Given data.
Segment Open

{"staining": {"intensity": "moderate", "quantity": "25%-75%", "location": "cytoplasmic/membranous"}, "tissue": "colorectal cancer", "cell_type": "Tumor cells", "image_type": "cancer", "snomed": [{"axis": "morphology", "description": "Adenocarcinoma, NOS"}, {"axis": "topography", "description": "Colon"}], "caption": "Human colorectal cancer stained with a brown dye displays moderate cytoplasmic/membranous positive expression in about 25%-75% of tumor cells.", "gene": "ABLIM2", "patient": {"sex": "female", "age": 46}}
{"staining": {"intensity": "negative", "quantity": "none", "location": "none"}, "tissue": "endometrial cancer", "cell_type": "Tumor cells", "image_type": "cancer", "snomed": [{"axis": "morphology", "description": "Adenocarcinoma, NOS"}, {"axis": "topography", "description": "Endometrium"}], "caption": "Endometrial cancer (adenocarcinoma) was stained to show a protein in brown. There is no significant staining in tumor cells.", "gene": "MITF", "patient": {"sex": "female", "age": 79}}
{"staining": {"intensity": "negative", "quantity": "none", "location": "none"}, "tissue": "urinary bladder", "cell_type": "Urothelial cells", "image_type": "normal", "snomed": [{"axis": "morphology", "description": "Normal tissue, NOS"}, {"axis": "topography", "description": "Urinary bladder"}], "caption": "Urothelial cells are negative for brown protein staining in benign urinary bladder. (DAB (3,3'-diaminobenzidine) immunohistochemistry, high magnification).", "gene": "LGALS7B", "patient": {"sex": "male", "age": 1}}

Segment Closed

What you are asked to do.
Print the material exactly as written, omitting nothing.

Your solution.
{"staining": {"intensity": "moderate", "quantity": "25%-75%", "location": "cytoplasmic/membranous"}, "tissue": "colorectal cancer", "cell_type": "Tumor cells", "image_type": "cancer", "snomed": [{"axis": "morphology", "description": "Adenocarcinoma, NOS"}, {"axis": "topography", "description": "Colon"}], "caption": "Human colorectal cancer stained with a brown dye displays moderate cytoplasmic/membranous positive expression in about 25%-75% of tumor cells.", "gene": "ABLIM2", "patient": {"sex": "female", "age": 46}}
{"staining": {"intensity": "negative", "quantity": "none", "location": "none"}, "tissue": "endometrial cancer", "cell_type": "Tumor cells", "image_type": "cancer", "snomed": [{"axis": "morphology", "description": "Adenocarcinoma, NOS"}, {"axis": "topography", "description": "Endometrium"}], "caption": "Endometrial cancer (adenocarcinoma) was stained to show a protein in brown. There is no significant staining in tumor cells.", "gene": "MITF", "patient": {"sex": "female", "age": 79}}
{"staining": {"intensity": "negative", "quantity": "none", "location": "none"}, "tissue": "urinary bladder", "cell_type": "Urothelial cells", "image_type": "normal", "snomed": [{"axis": "morphology", "description": "Normal tissue, NOS"}, {"axis": "topography", "description": "Urinary bladder"}], "caption": "Urothelial cells are negative for brown protein staining in benign urinary bladder. (DAB (3,3'-diaminobenzidine) immunohistochemistry, high magnification).", "gene": "LGALS7B", "patient": {"sex": "male", "age": 1}}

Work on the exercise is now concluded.